◆ TEXTE FOURNI

++++++

Par conclusions enregistrées le 15 décembre 2004 la société Papresa a demandé, pour sa part, à la cour de:

- confirmer la décision en ce qu'elle avait débouté l'appelante de ses prétentions,

- la réformer en ce qu'elle-même avait été déboutée de sa demande reconventionnelle,

- condamner à ce titre la société de Courtage et de Distribution à lui payer la somme de 80 000 euro à titre de dommages-intérêts,

- condamner l'intéressée aux dépens et au versement de la somme de 10 000 euro sur le fondement de l'article 700 du nouveau Code de procédure civile.

++++++

◆ CONSIGNE DE L'EXERCICE
Recopiez le texte fourni depuis « - confirmer la » jusqu'à « de procédure civile. » inclus, en substituant « frais » à « dépens ».

◆ MATÉRIEL FOURNI
++++++

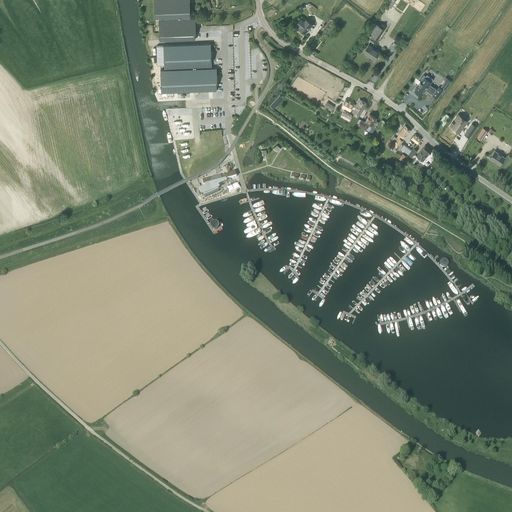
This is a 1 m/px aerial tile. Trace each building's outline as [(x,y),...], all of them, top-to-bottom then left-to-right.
[(194,18),(190,18),(189,0),(153,0),(154,18),(158,18),(159,41),(195,39),(194,18)] [(299,28),(305,33),(312,25),(302,17),(296,24),(300,27),(299,28)] [(368,34),(377,40),(384,29),(375,23),(368,34)] [(161,93),(217,91),(216,68),(217,68),(216,68),(212,68),(211,66),(212,66),(211,44),(156,46),(157,66),(164,65),(164,70),(160,70),(161,93)] [(380,53),(368,45),(364,52),(367,54),(367,56),(374,61),(380,53)] [(419,86),(415,91),(421,95),(426,90),(433,95),(432,95),(437,98),(442,91),(438,88),(437,90),(429,84),(433,79),(427,74),(426,76),(424,74),(420,79),(422,80),(421,82),(420,82),(418,85),(419,86)] [(445,90),(452,80),(446,76),(440,86),(445,90)] [(275,106),(283,97),(280,95),(272,104),(275,106)] [(353,112),(359,116),(367,104),(359,100),(356,106),(345,99),(342,105),(350,110),(351,108),(354,110),(353,112)] [(327,101),(324,106),(331,111),(334,106),(327,101)] [(352,116),(343,111),(340,116),(349,121),(352,116)] [(440,123),(445,126),(450,115),(445,113),(440,123)] [(458,114),(449,126),(457,132),(466,120),(458,114)] [(358,126),(358,125),(372,133),(378,122),(375,120),(376,118),(370,115),(367,120),(362,117),(361,120),(358,118),(355,124),(358,126)] [(472,133),(476,127),(472,124),(468,130),(472,133)] [(404,138),(411,131),(405,126),(399,134),(396,139),(394,137),(391,141),(394,143),(398,147),(399,148),(401,146),(400,145),(402,141),(400,139),(402,137),(404,138)] [(421,139),(415,134),(411,139),(417,144),(421,139)] [(401,150),(408,155),(411,151),(403,145),(401,150)] [(416,156),(423,162),(429,154),(432,151),(425,146),(422,149),(416,156)] [(409,155),(412,157),(417,151),(414,148),(409,155)] [(489,159),(499,165),(502,161),(503,161),(504,159),(504,158),(494,151),(489,159)] [(217,188),(214,183),(226,180),(237,177),(235,172),(202,180),(203,182),(198,184),(201,190),(203,194),(217,188)] [(227,183),(226,180),(214,183),(217,188),(203,194),(201,190),(199,191),(202,199),(220,190),(219,187),(227,183)] [(218,223),(216,223),(215,222),(214,223),(212,223),(211,224),(211,226),(211,227),(211,228),(212,229),(213,230),(214,231),(215,231),(217,230),(218,230),(219,228),(219,227),(219,226),(218,224),(218,223)] [(441,260),(440,261),(440,263),(440,264),(440,266),(441,266),(441,267),(442,268),(444,268),(445,268),(446,267),(447,266),(448,265),(448,264),(448,263),(447,261),(446,260),(445,260),(444,259),(443,260),(441,260)]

++++++

◆ RÉPONSE À L'EXERCICE
- confirmer la décision en ce qu'elle avait débouté l'appelante de ses prétentions,

- la réformer en ce qu'elle-même avait été déboutée de sa demande reconventionnelle,

- condamner à ce titre la société de Courtage et de Distribution à lui payer la somme de 80 000 euro à titre de dommages-intérêts,

- condamner l'intéressée aux frais et au versement de la somme de 10 000 euro sur le fondement de l'article 700 du nouveau Code de procédure civile.